Neither of us fully conceived how sensorial moving would be until we came to NYU Abu Dhabi. Lucas’ parents lived in several different countries throughout their lives and through stories, they tangentially passed down a partially constructed mosaic of how moving changes you. Deconstructing, redefining and expressing what it means to both have and make a home, in relation to a multitude of regions and identities, is a reality many of us face. When we both left home in September, to come to NYUAD for our junior year, it was once again time to construct a metaphysical house to live in — new dorm, new home.
We sat in the living room of A6B 406, surrounded by furniture that was chosen for us, in a room that was ours but had no owners. Then we thought: what if we reimagine what home is? Break it down to its bones, and splatter paint a rough idea of what it could be. Maybe then, we would have an easier time figuring out who we really are.
For individuals around the world, especially those connected to NYUAD, movement never becomes unfamiliar. Often, while abroad, students witness their families move from places called home to new houses, cities and even countries. Transition is variational, ranging from alterations in dorm rooms to changes in airport destinations at the end of a semester. However, just because our changes are different, they are no less meaningful. The endowed spaces of our past and present are forged strictly in our imagination, only able to be conjured by the mind, and perhaps reconstructed iconographically. The home, with its value, manifests a particularity within one’s identity.
In order to reconstitute identity, individuals bring “home” into new spaces and reimagine identities for themselves — home is a person, a place, a pet, a song, taste, smell, an infinity of possibilities. It is everything that we both hope and fear for; an oscillation of uncontrollable emotion shrouded in mystery.
How, why and where we construct our homes changes. Individuals harness their constructions of home as a mechanism to extrapolate a better understanding of who they are: “people are chronically mobile and routinely displaced, and invent homes and homelands…through memories of, and claims on, places that they can or will no longer corporeally inhabit,” wrote
Liisa Malkki.
No such place is a better case study than NYUAD. Some students, prior to coming here, have lived the quintessential Marhaba introductory story: “I was born there, lived here, went to school here and have now moved here.” Of course, this is not always the case. Nonetheless, these lives demonstrate an everlasting creative malleability. A story that begets a necessity to construct a new home — perhaps not permanent, but stable enough to withstand time. From this perspective, reimagining enables us as individuals and as collectives to garner more authentic ingredients that help form a home.
Home is not individually constructed. It is an amalgamation of movement, identity and belonging. Although our movement as NYUAD students is born from privilege, it is a fusion of hope, an opportunistic improvement, a nostalgia for what’s being left behind and a disconnection from a past self.Therefore, the conversation of home should also include how identity begins to transform, often becoming an internal battle within each individual.
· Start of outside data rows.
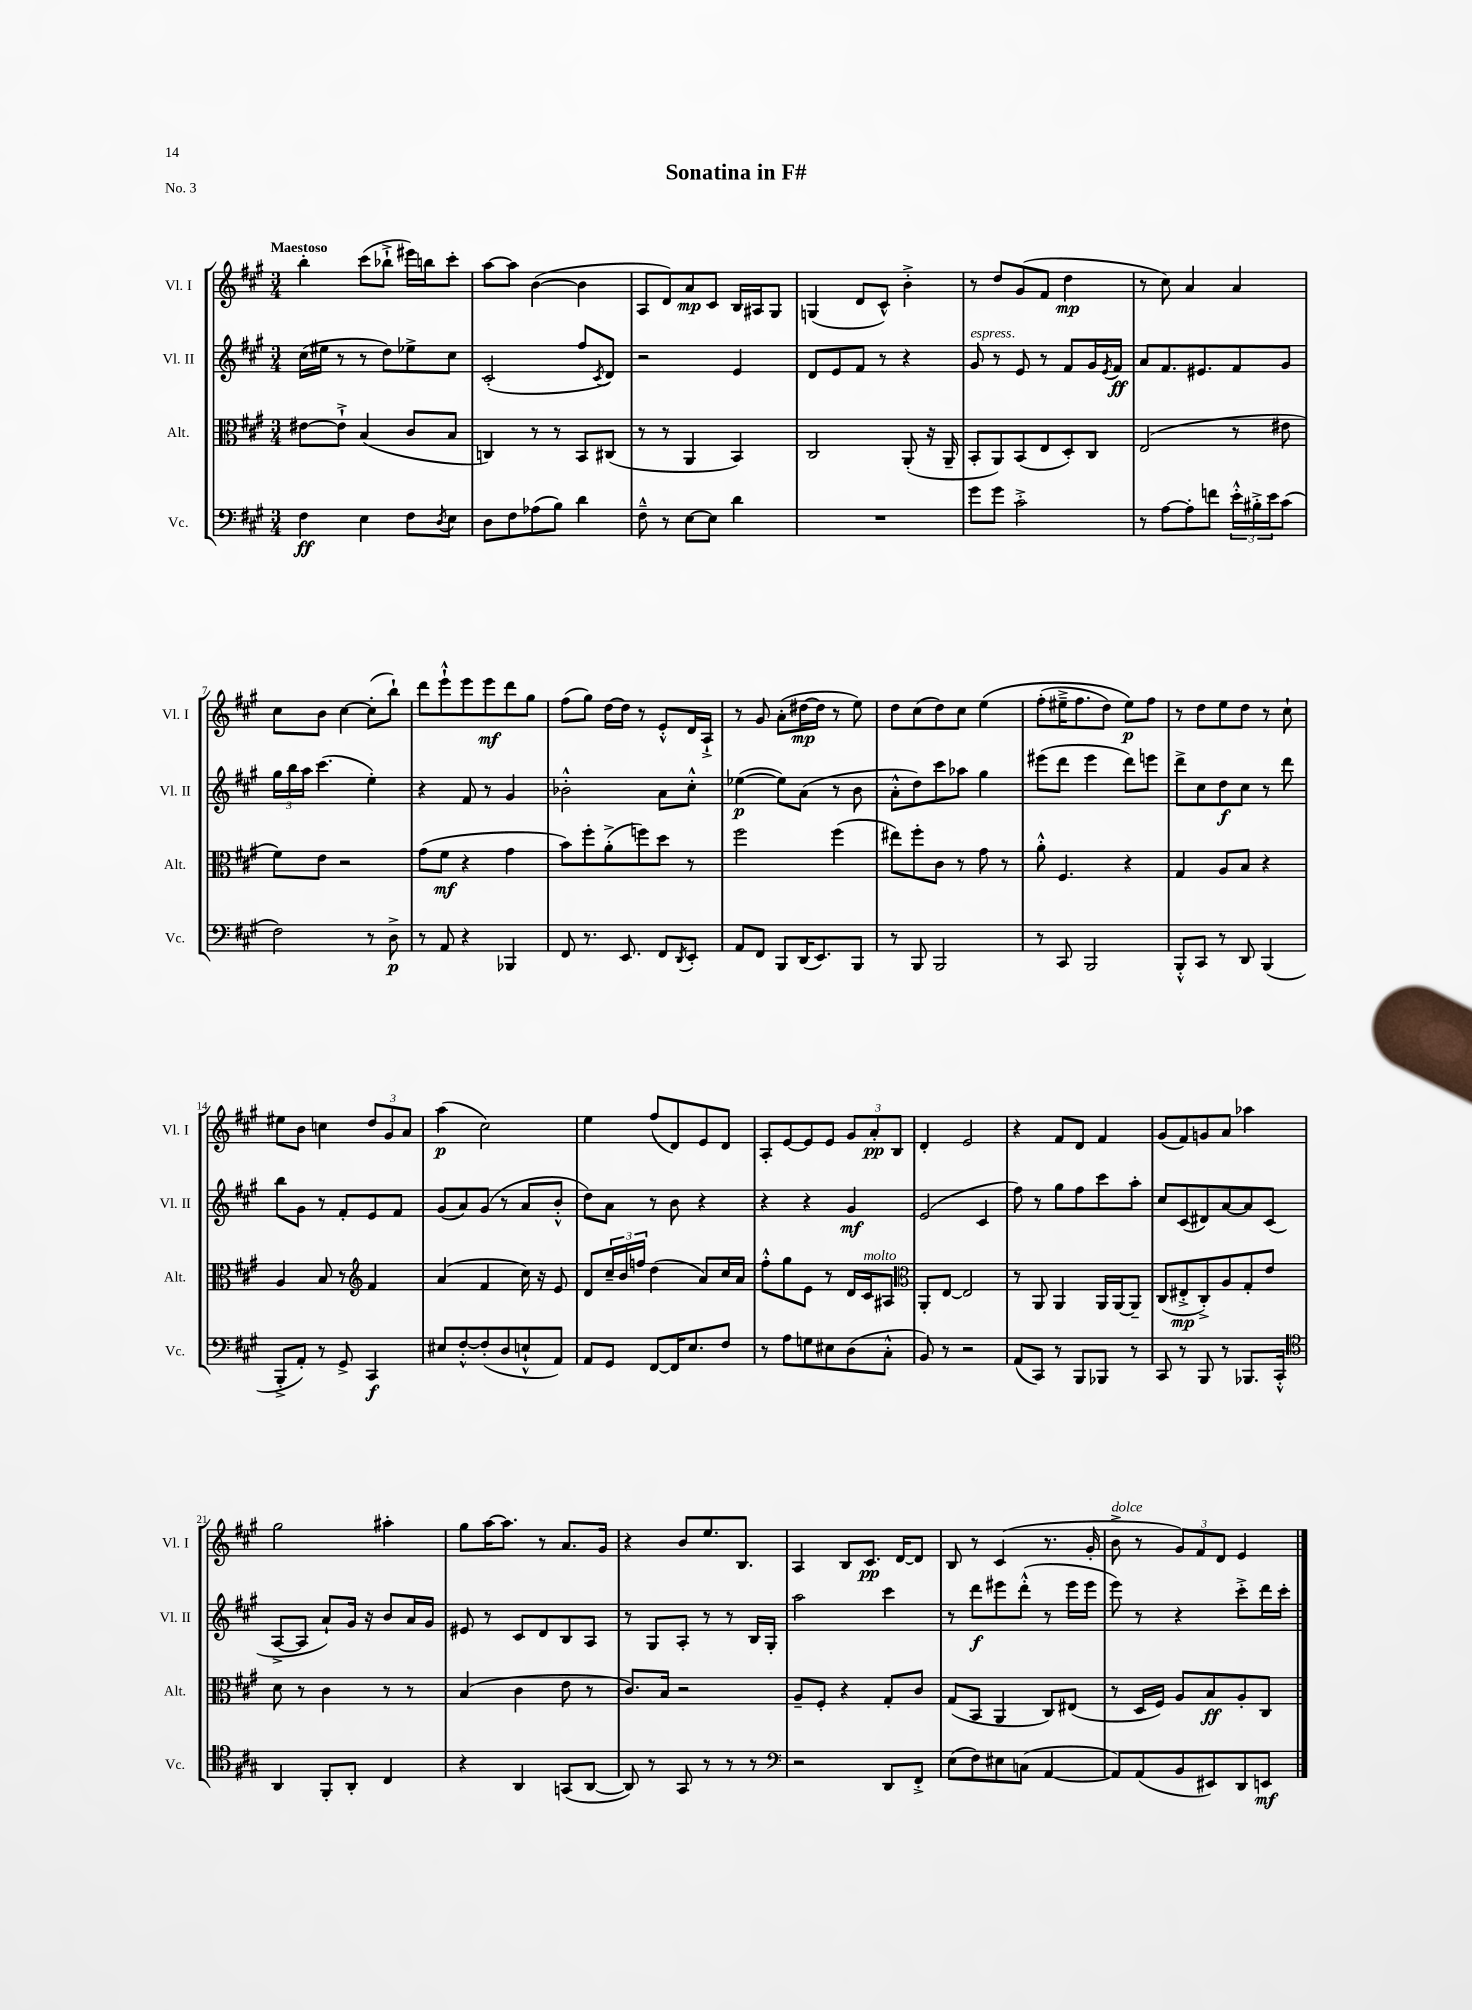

**kern	**kern	**kern	**kern
*staff4	*staff3	*staff2	*staff1
*clefF4	*clefC3	*clefG2	*clefG2
*k[f#c#g#]	*k[f#c#g#]	*k[f#c#g#]	*k[f#c#g#]
*M3/4	*M3/4	*M3/4	*M3/4
4F#	[8e#	(16cc#	4bb'
.	.	16ee#	.
.	8e#`^]	8r	.
4E	(4B	8r	(8ccc#
.	.	8dd)	8bb-`^
8F#	8c#	8ee-^	16eee#)
.	.	.	16bb
8qD	.	.	.
8E	8B	8cc#	8ccc#'
=	=	=	=
8D	4C)	(2c#'	[8aa
8F#	.	.	8aa]
(8A-	8r	.	([4b
8B)	8r	.	.
4d	8BB	8ff#	4b]
.	.	8qc#	.
.	(8C#	8d)	.
=	=	=	=
8F#~^^	8r	2r	8A
8r	8r	.	8d)
[8E	4AA	.	8a
8E]	.	.	8c#
4d	4BB)	4e	16B
.	.	.	16A#
.	.	.	8G#
=	=	=	=
2.r	2C#	8d	(4G
.	.	8e	.
.	.	8f#	8d
.	.	8r	8c#^^)
.	(8AA'	4r	4b'^
.	16r	.	.
.	16AA~	.	.
=	=	=	=
8g#	8BB'	8g#	8r
8g#	8AA)	8r	8dd
2c#'^	(8BB	8e	(8g#
.	8E	8r	8f#
.	8D')	8f#	4dd
.	8C#	16g#	.
.	.	8qe	.
.	.	16f#	.
=	=	=	=
8r	(2E	8a	8r
[8A	.	8.f#	8cc#)
8A']	.	.	4a
.	.	8.e#	.
8f	.	.	.
24e'^^	8r	8f#	4a
24B#'^	.	.	.
24e	.	.	.
(8c#	8e#	8g#	.
=	=	=	=
2F#)	8f#)	24gg#	8cc#
.	.	24bb	.
.	.	24aa	.
.	8e	(4.ccc#	8b
.	2r	.	[4cc#
8r	.	4ee')	(8cc#']
8D^	.	.	8bb`)
=	=	=	=
8r	(8g#	4r	8ddd
8AA	8f#	.	8eee`^^
4r	4r	8f#	8eee
.	.	8r	8eee
4BBB-	4g#	4g#	8ddd
.	.	.	8gg#
=	=	=	=
8FF#	8b)	2b-'^^	(8ff#
8.r	8ff#'	.	8gg#)
.	(8a'^	.	[16dd
8.EE	.	.	16dd]
.	8ff)	.	8r
8FF#	8dd	8a	8e'^^
8qDD	.	.	.
8EE'	8r	8cc#'^^	16d
.	.	.	16A`^
=	=	=	=
8AA	2ff#	([4ee-	8r
8FF#	.	.	8g#
8BBB	.	8ee-])	(8a'
(16DD	.	(8a	[16dd#
8.EE)	.	.	16dd#]
.	(4ff#	8r	8r
8BBB	.	8b	8ee)
=	=	=	=
8r	8ee#)	8a'^^	8dd
8BBB	8ff#'	8dd)	(8cc#
2BBB	8c#	8ccc#	8dd)
.	8r	8aa-	8cc#
.	8g#	4gg#	&(4ee
.	8r	.	.
=	=	=	=
8r	8a'^^	(8eee#	(8ff#'
8CC#	4.F#	8ddd	16ee#~^
.	.	.	8.ff#
2BBB	.	4eee#	.
.	.	.	8dd)
.	4r	8ddd)	8ee#&)
.	.	8eee	8ff#
=	=	=	=
8BBB'^^	4G#	8ddd^	8r
8CC#	.	8cc#	8dd
8r	8A	8dd	8ee
8DD	8B	8cc#	8dd
(4BBB	4r	8r	8r
.	.	8ddd	8cc#`
=	=	=	=
8BBB'^	4A	8bb	8ee#
8AA')	.	8g#	8b
8r	8B	8r	4cc
8GG#^	8r	8f#'	.
*	*clefG2	*	*
4CC#	4f#	8e	12dd
.	.	.	12g#
.	.	8f#	.
.	.	.	12a
=	=	=	=
8E#	(4a	(8g#	(4aa
[8F#'^^	.	8a)	.
(8F#']	4f#	(8g#	2cc#)
8D	.	8r	.
8E`^^	16cc#)	8a	.
.	16r	.	.
8AA)	8e	8b'^^	.
=	=	=	=
8AA	8d	8dd)	4ee
8GG#	24cc#~	8a	.
.	24b	.	.
.	24ff	.	.
[8FF#	(4dd	8r	(8ff#
16FF#]	.	8b	8d)
8.E	.	.	.
.	8a)	4r	8e
8F#	16cc#	.	8d
.	16a	.	.
=	=	=	=
8r	8ff#'^^	4r	8A'
8A	8gg#	.	[8e
8G	8e	4r	8e]
8E#	8r	.	8e
(8D	16d	4g#	12g#
.	16c#	.	.
.	.	.	12a'
8C#'^^	8A#	.	.
.	.	.	12B
=	=	=	=
*	*clefC3	*	*
8BB)	8AA'	(2e	4d'
8r	[8E	.	.
2r	2E]	.	2e
.	.	4c#	.
=	=	=	=
(8AA	8r	8ff#)	4r
8CC#)	8AA	8r	.
8r	4AA	8gg#	8f#
8BBB	.	8ff#	8d
8BBB-	16AA	8ccc#	4f#
.	[16AA	.	.
8r	8AA~]	8aa'	.
=	=	=	=
8CC#	(8C#	8cc#	(8g#
8r	8E#'^	(8c#	8f#)
8BBB	8C#'^)	8d#)	8g
8r	8A	[8a	8a
8.BBB-	8G#'	8a]	4aa-
.	8e	(8c#	.
16CC#'^^	.	.	.
=	=	=	=
*clefC4	*	*	*
4AA	8d	[8A^	2gg#
.	8r	8A]	.
8FF#'	4c#	8a`)	.
8AA'	.	16g#	.
.	.	16r	.
4C#	8r	8b	4aa#'
.	8r	16a	.
.	.	16g#	.
=	=	=	=
4r	(4B	8e#	8gg#
.	.	8r	[16aa
.	.	.	8.aa]
4AA	4c#	8c#	.
.	.	8d	8r
(8GG	8e	8B	8.a
[8AA	8r	8A	.
.	.	.	16g#
=	=	=	=
8AA])	8.c#)	8r	4r
8r	.	8G#	.
.	16B	.	.
8GG#	2r	8A'	8b
8r	.	8r	8.ee
8r	.	8r	.
.	.	.	8.B
8r	.	16B	.
.	.	16G#'	.
=	=	=	=
*clefF4	*	*	*
2r	8A~	2aa	4A
.	8F#'	.	.
.	4r	.	8B
.	.	.	8.c#
8DD	8G#'	4ccc#	.
.	.	.	[16d
8FF#'^	8c#	.	8d]
=	=	=	=
(8E	(8G#	8r	8B
8F#)	8BB	8ddd	8r
8E#	4AA	8eee#	(4c#
(8C	.	(8ddd'^^	.
[4AA	8C#)	8r	8.r
.	(8E#	16eee#	.
.	.	16eee#	16g#'
=	=	=	=
8AA])	8r	8eee)	8b^
(8AA	16D	8r	8r
.	16F#)	.	.
8BB	8A	4r	12g#)
.	.	.	12f#
8EE#)	8B	.	.
.	.	.	12d
8DD	8A'	8ccc#'^	4e
8EE	8C#	16ddd	.
.	.	16ccc#'	.
==	==	==	==
*-	*-	*-	*-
Leaving one's belongings behind and simultaneously reconfiguring a physical and personal sense of belonging and identity constitutes a deeply unsettling event. It forces us into a reflection of our routines, which, under the influence of history, we come to know as traditions. This we take to be a grounding concept, for home seems to live at the intersection of space and traditions.
We come back to this room in A6B with a Terra Cota colored door and laminated cutouts with our names on them. Oddly enough, these cutouts just look like a mere suggestion that we should start to think of this room as ours. It is a return to a different, a new, not yet home, maybe never home, space. But we also return with a reassurance that we have stepped into these shoes before, encountering unfamiliar faces and old friends, new loves and nostalgic memories, changed routines and old habits, all in the same space. Dealing with this tension on an almost semestrial basis is challenging, but it also provides us an opportunity for growth. When we studied away, we noticed that home had marked us, let go of us, prosaically released us, into a world with unrealized potential. When we came back, we could see the marks that we had left, and home was there to welcome us back, into its complex and familiar yet transformed arms.